McLaughlin, a psychology and biology major, is a pre-med student. Harris, also a biology major, is interested in pursuing a career in wildlife rehabilitation. Marshall graduated from Radford over the Winter 2020 semester and is studying medical technology.
Despite their different personal and professional preferences, they share a special bond over birds.
“I’ve always been a big bird person. I even have two birds as pets back home,” McLaughlin said. “They are very meaningful and symbolic to me, and I think they’re such intelligent and beautiful creatures.”
McLaughlin’s role in the research is DNA barcoding. As Powers explained, oftentimes the researchers will find only a few feathers or a wing left of a bird. From those samples, if they still can’t identify the species, they can extract DNA and send it off for sequencing.
“What I hope comes out of research like this, specifically DNA barcoding and identifying these birds, is that we get a better understanding of biodiversity in this area and how that may be changing over time, because with climate change, there’s going to be a lot of changes in biodiversity.”
Harris is an animal and outdoor enthusiast. The project, he said, aligned perfectly with his interests.
A sophomore, Harris has been involved in the research since the summer of 2020. While navigating the east and west loops of campus identified by the team, he enjoyed the changing of the leaves last fall.
“I hope the research results in a solution, like the film we might be able to install on some campus buildings," Harris said. "It would mean a lot to me and others on my team to see our hard work pay off.”
Marshall said his major role with the research was bookkeeping, or “bird keeping,” he said. He would help organize the samples that came in for documentation and presentation. The research, he said, has grown his appreciation of the role birds play in our ecosystem. It has also helped him stay organized, focused and connected, especially during the COVID-19 global pandemic.
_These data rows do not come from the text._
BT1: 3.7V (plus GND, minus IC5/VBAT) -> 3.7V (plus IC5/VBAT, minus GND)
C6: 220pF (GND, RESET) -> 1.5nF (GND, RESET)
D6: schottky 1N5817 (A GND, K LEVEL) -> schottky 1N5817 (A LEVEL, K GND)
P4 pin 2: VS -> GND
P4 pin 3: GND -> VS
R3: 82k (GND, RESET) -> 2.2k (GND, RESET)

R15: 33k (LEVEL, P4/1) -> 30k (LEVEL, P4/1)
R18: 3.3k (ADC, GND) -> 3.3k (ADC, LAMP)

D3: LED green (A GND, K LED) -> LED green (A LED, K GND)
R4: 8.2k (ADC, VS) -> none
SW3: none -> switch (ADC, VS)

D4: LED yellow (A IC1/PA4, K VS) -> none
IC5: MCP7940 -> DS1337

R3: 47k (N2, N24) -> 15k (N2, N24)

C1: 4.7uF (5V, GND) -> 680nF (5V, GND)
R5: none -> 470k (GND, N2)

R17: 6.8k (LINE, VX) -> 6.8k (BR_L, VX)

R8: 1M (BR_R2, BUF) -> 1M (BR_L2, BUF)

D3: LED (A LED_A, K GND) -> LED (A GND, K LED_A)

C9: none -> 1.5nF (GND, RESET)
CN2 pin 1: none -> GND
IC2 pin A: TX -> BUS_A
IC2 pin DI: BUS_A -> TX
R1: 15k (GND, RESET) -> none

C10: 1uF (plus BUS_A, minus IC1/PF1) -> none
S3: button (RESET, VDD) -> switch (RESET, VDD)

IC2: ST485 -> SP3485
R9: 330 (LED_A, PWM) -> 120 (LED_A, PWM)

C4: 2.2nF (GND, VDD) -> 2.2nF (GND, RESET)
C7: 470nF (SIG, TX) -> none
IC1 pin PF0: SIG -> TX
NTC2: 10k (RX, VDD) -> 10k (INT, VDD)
All three men agreed the research rallied them through the Fall 2020 semester, which was filled with challenges.
“It was nice to put in a pair of headphones and head outdoors, especially after days of being cooped up. We could go outside, get some fresh air, enjoy nature and conduct really important research at the same time,” McLaughlin said.
Finding a solution
Now in its third year, the project has yielded significant findings.
According to Powers, the biggest takeaway from the project so far is that buildings with more window area were the sites of more collisions.
Collisions are also more common among migratory birds and juvenile birds – birds that are not familiar with the territory or are confused by their reflection in the windows.
With these data, the team is now advancing toward a solution. In February 2020, Powers and several students met with administrators in the Facilities Management Department and Artis College of Science and Technology Dean Orion Rogers, Ph.D., to discuss the possibility of installing film on the windows attributed to the most collisions. This would mask the birds’ reflections. Although the COVID-19 global pandemic hindered next steps, the group is hopeful for implications to soon be implemented.
Similar yet smaller-scale decals can be purchased in stores or online for your home or office windows.
“This is our first tangible output that I’m very excited about,” Power said. “If the film gets installed, we now have before data and after data, so we could see if it’s really having an impact.”